--- Supplied text ---
[Begin]
Judge: child porn evidence obtained via FBI’s Tor hack must be suppressed - tetrep
http://arstechnica.com/tech-policy/2016/09/judge-child-porn-evidence-obtained-via-fbis-tor-hack-must-be-suppressed/
======
tetrep
> Earlier this year, federal judges in Massachusetts and Oklahoma made similar
> rulings and similarly tossed the relevant evidence. Thirteen other judges,
> meanwhile, have found that while the warrants to search the defendants'
> computers via the hacking tool were invalid, they did not take the extra
> step of ordering suppression of the evidence. The corresponding judges in
> the remainder of the cases have yet to rule on the warrant question.
[End]
--- Data excerpts ---
[Begin]
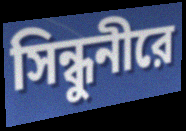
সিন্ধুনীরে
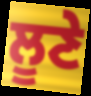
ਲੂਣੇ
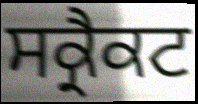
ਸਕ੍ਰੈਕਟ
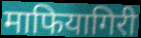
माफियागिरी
[End]
[Begin]
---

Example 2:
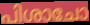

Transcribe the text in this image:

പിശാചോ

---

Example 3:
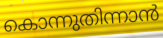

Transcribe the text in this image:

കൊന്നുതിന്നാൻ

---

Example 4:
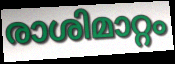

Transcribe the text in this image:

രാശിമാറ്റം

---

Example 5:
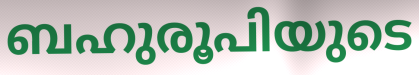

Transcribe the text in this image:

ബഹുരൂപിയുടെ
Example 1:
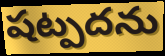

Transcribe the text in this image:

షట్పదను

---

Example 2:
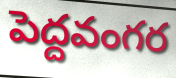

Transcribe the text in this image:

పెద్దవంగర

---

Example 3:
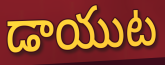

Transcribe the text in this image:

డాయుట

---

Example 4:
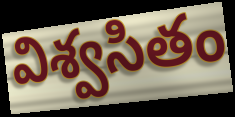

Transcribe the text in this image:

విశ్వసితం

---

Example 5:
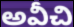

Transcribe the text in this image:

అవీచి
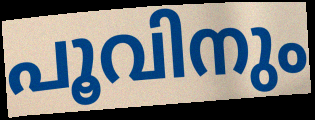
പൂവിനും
[End]
[Begin]
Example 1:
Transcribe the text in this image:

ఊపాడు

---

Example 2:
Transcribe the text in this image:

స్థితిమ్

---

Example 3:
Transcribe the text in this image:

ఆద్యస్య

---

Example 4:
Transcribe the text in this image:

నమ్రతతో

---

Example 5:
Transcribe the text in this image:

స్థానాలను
[End]
--- Stated task 1 ---
In the Tor hack thread, condense the quoted paragraph beginning "Earlier this year, federal judges" into a short bulleted list that keeps its main facts.
--- Stated task 2 ---
Transcribe everything in the Tor hack thread from "Judge: child porn" down to "the warrant question.".
--- Stated task 3 ---
Pick up the Tor hack thread after its last line and write what comes next.

--- Exercise result 1 ---
- Earlier this year, federal judges in Massachusetts and Oklahoma made similar rulings and threw out the evidence.
- Thirteen other judges found the warrants to search defendants' computers via the hacking tool invalid but did not order the evidence suppressed.
- Judges in the remaining cases have not yet ruled on the warrant question.

--- Exercise result 2 ---
Judge: child porn evidence obtained via FBI’s Tor hack must be suppressed - tetrep
http://arstechnica.com/tech-policy/2016/09/judge-child-porn-evidence-obtained-via-fbis-tor-hack-must-be-suppressed/
======
tetrep
> Earlier this year, federal judges in Massachusetts and Oklahoma made similar
> rulings and similarly tossed the relevant evidence. Thirteen other judges,
> meanwhile, have found that while the warrants to search the defendants'
> computers via the hacking tool were invalid, they did not take the extra
> step of ordering suppression of the evidence. The corresponding judges in
> the remainder of the cases have yet to rule on the warrant question.

--- Exercise result 3 ---
It's nice to see checks/balances work every now and then. It's also refreshing
to see public figures stand against "thinking of the children" when rendering
judgements about our freedoms. My only concern is that it's still a narrow
technical ruling, only invalid because the judge issuing the warrant did not
have the authority to do so (it targeted people outside their jurisdiction),
and while it's relatively easy in the physical world to constrain your search,
it's much more difficult on the digital world unless the warrant is extremely
narrow in scope. Once you've gotten access to someone's personal computer,
you're going to get _all the things_ , not just the child pornography. I would
consider it the equivalent for getting a warrant (hand-wave the actual
execution) to mount a GoPro your target and record their life, combing through
the footage to find details relevant your case, but I fear a "hack their
computer" warrant would be/is much easier to obtain.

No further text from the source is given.